* Aim of the task
Check every line below for the word "көздерін" and copy the ones that have it.

Data items
»»

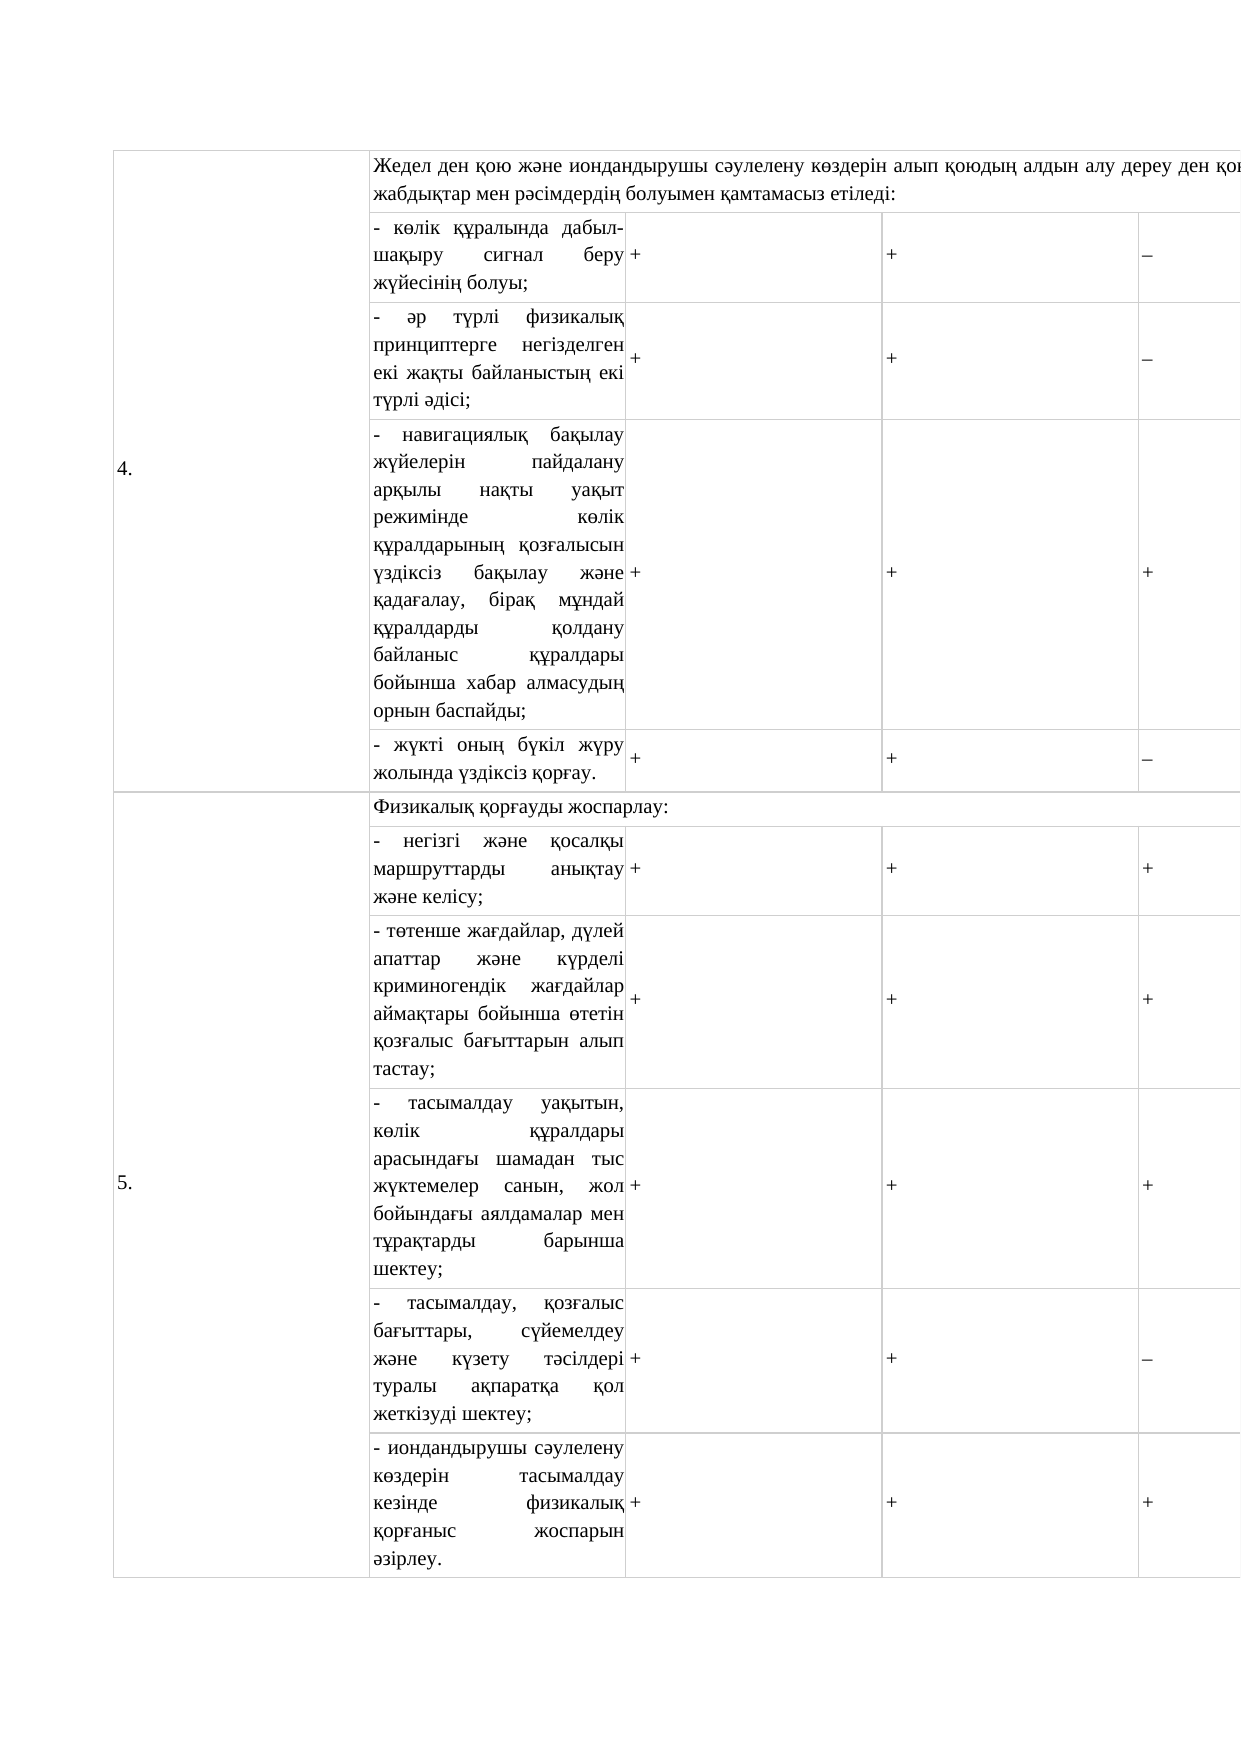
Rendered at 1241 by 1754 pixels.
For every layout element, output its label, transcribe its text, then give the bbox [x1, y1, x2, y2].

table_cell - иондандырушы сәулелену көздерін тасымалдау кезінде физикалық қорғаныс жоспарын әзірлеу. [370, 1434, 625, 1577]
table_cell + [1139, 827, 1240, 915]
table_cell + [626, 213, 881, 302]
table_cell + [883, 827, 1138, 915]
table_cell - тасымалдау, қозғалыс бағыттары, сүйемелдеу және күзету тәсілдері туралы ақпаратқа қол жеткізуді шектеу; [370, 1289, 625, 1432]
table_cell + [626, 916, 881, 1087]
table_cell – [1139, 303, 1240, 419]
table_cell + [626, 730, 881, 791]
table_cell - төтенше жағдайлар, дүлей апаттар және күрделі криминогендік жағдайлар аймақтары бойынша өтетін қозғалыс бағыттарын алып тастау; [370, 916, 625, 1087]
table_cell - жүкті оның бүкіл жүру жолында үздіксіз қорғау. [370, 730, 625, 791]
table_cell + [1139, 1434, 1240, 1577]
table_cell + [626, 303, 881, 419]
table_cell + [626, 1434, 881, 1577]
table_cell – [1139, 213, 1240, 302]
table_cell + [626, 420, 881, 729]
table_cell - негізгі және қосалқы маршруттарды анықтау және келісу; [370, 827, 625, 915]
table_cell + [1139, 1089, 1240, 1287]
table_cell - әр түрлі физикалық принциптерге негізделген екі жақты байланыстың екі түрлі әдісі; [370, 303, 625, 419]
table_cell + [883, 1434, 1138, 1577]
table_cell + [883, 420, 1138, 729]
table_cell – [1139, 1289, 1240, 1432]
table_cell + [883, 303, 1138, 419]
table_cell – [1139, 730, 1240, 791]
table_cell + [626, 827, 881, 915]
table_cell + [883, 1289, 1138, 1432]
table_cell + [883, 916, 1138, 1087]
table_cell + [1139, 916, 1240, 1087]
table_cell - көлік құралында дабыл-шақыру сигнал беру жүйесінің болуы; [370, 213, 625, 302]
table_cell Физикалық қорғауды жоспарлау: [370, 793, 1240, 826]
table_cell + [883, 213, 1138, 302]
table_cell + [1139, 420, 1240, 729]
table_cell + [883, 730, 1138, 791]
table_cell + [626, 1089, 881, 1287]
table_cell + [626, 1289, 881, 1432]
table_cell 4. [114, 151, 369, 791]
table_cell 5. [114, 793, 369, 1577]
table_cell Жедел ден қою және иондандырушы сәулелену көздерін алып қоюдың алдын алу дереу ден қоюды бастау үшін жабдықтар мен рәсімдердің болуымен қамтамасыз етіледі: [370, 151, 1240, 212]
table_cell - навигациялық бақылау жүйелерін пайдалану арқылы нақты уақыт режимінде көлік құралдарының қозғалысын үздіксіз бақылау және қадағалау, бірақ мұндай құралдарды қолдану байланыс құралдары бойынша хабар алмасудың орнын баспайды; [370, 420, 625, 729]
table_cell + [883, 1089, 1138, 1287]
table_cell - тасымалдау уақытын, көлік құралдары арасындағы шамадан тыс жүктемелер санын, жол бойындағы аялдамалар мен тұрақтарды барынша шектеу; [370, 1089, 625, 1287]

««

* Problem solution
table_cell - иондандырушы сәулелену көздерін тасымалдау кезінде физикалық қорғаныс жоспарын әзірлеу. [370, 1434, 625, 1577]
table_cell Жедел ден қою және иондандырушы сәулелену көздерін алып қоюдың алдын алу дереу ден қоюды бастау үшін жабдықтар мен рәсімдердің болуымен қамтамасыз етіледі: [370, 151, 1240, 212]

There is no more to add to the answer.